This is not entirely new; over the last decade, scholars have recovered several books of Greek philosophy from the libraries of Herculaneum, a commune near Pompeii on the Bay of Naples that was devastated by the same eruption of Vesuvius that preserved the more famous city in 79 C.E. Unlike Pompeii, which was destroyed by a flood of molten rock and volcanic ash, Herculaneum was covered in an avalanche of mud.
This, in addition to protecting some of the most vibrantly colored frescos we have from antiquity, also encased a whole library of scrolls contained in the library of Philodemus. Now no more than blocks of charcoal, numerous scrolls were burnt for heat during the original excavations of the city in the late nineteenth century. It was not until much later that archeologists realized they were texts that could possibly be deciphered.
In addition to the information contained in the texts themselves, the very salvaging of Philodemus’ library is itself a phenomenon we can use to think about classical texts.
Firstly, it illustrates how tenuous our relationship to “the past” actually is. Rather than being a solid, deeply-rooted narrative off of which we may pick the fruits of heritage, ancient history is no more than a series of texts, some well-kept, others caked in volcanic mud.
Furthermore, the distance between us and the Greek writings of the char-scolls puts memory itself in perspective. The ancients fetishized memorialization: the goal of the Homeric hero was to be virtuous and excellent enough to attain kleos aphthiton: “unwilting glory.”
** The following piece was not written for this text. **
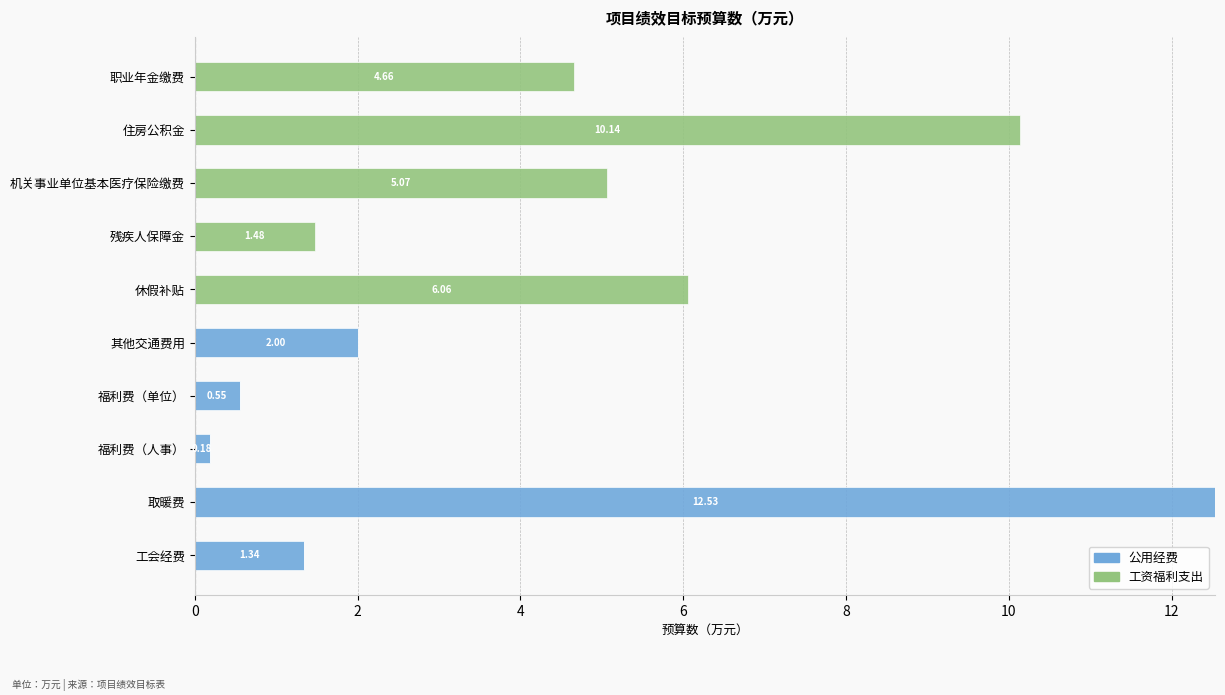

What is the maximum value for 公用经费?

12.5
That unwilting glory, the Iliad makes clear, is the Iliad itself (indeed, Homer is that meta). Romans had a similar conception; only they sought fama. We the readers and scholars of Homer and Cicero are assuring that Achilles, his Myrmidons and the great citizens of Rome keep hold of that glorious fame, both in our generation and in the generation of our students.
It is hardly an accident of history that Homer survived — his texts were faithfully copied and cherished throughout western history. However, no author’s kleos was so well cultivated.
For example, the adherents of Epicurean philosophy, a Hellenistic school that taught materialism and criticized the notion of an afterlife,were all but forgotten during the medieval period since their philosophy conflicted with the Christianity of the church who funded the preservation of the texts.
Philodemus was one of those Epicureans,and it was not the copying program of the medieval that preserved him, but a natural disaster and a flood of hot mud.
The Epicureans did not strive for kleos: they embraced their mortality and chose rather to focus on cultivating a tranquil life and rich friendships. I find it to be an elegant instance of poetry that these Epicurean texts and the vibrant paintings of their commune are the recipients of the most sophisticated technologies of kleos maintenance we’ve ever had.